━━ TRECHO
Nas entrelinhas do que foi um evento de mais de quatro horas de duração, consegui capturar duas mensagens principais. A primeira, extremamente inspiradora, foi o tema da apresentação: “Never bet against America”. Não importa a pedra que se encontre pelo caminho, ela será removida e ultrapassada. Do outro lado, certamente virá um tempo de extraordinário progresso e prosperidade. A segunda mensagem, bem menos inspiracional, foi muito mais prática e imediata: há uma pedra gigante no meio do caminho, pesada e difícil de ultrapassar.

Buffett fez um apanhado dos 231 anos de história dos Estados Unidos e das várias pedras que foram ultrapassadas: a guerra civil americana, a grande depressão dos anos 30, a Segunda Guerra Mundial, a crise dos mísseis em Cuba, o 11 de setembro, a crise financeira de 2008. Sua conclusão: “A mágica americana vai prevalecer novamente. Somos um país muito, muito jovem, mas o que conquistamos nesse tempo é milagroso”. Concordo plenamente. Conhecendo seu histórico, uma mensagem otimista era o que todos nós esperávamos do oráculo de Omaha.
━━━━
━━ DADOS FORNECIDOS
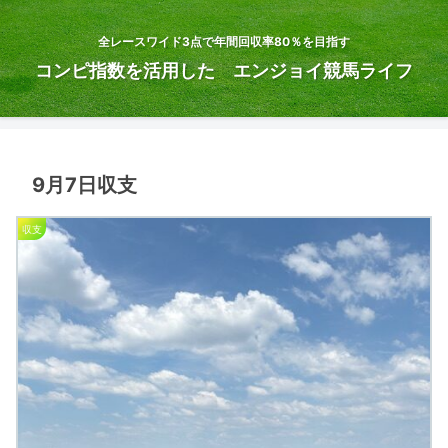
全レースワイド3点で年間回収率80％を目指す
コンピ指数を活用した エンジョイ競馬ライフ
9月7日収支
収支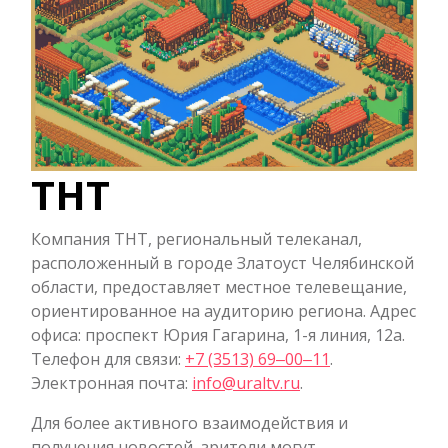
ТНТ
Компания ТНТ, региональный телеканал,
расположенный в городе Златоуст Челябинской
области, предоставляет местное телевещание,
ориентированное на аудиторию региона. Адрес
офиса: проспект Юрия Гагарина, 1-я линия, 12а.
Телефон для связи:
+7 (3513) 69‒00‒11
.
Электронная почта:
info@uraltv.ru
.
Для более активного взаимодействия и
получения новостей, зрители могут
━━━━
» **O QUE FAZER**
(a) Traduza para o inglês, por favor, esta frase do trecho: "Não importa a pedra que se encontre pelo caminho, ela será removida e ultrapassada."
(b) Responda às perguntas abaixo com base no trecho.
(i) Quanto tempo durou o evento?
(ii) Qual foi o tema da apresentação?
(iii) Quantos anos da história dos Estados Unidos Buffett percorreu?

» **RESPOSTAS POR TAREFA**
(a) No matter what stone may lie along the way, it will be removed and overcome.

(b)
(i) Mais de quatro horas.
(ii) "Never bet against America".
(iii) 231 anos.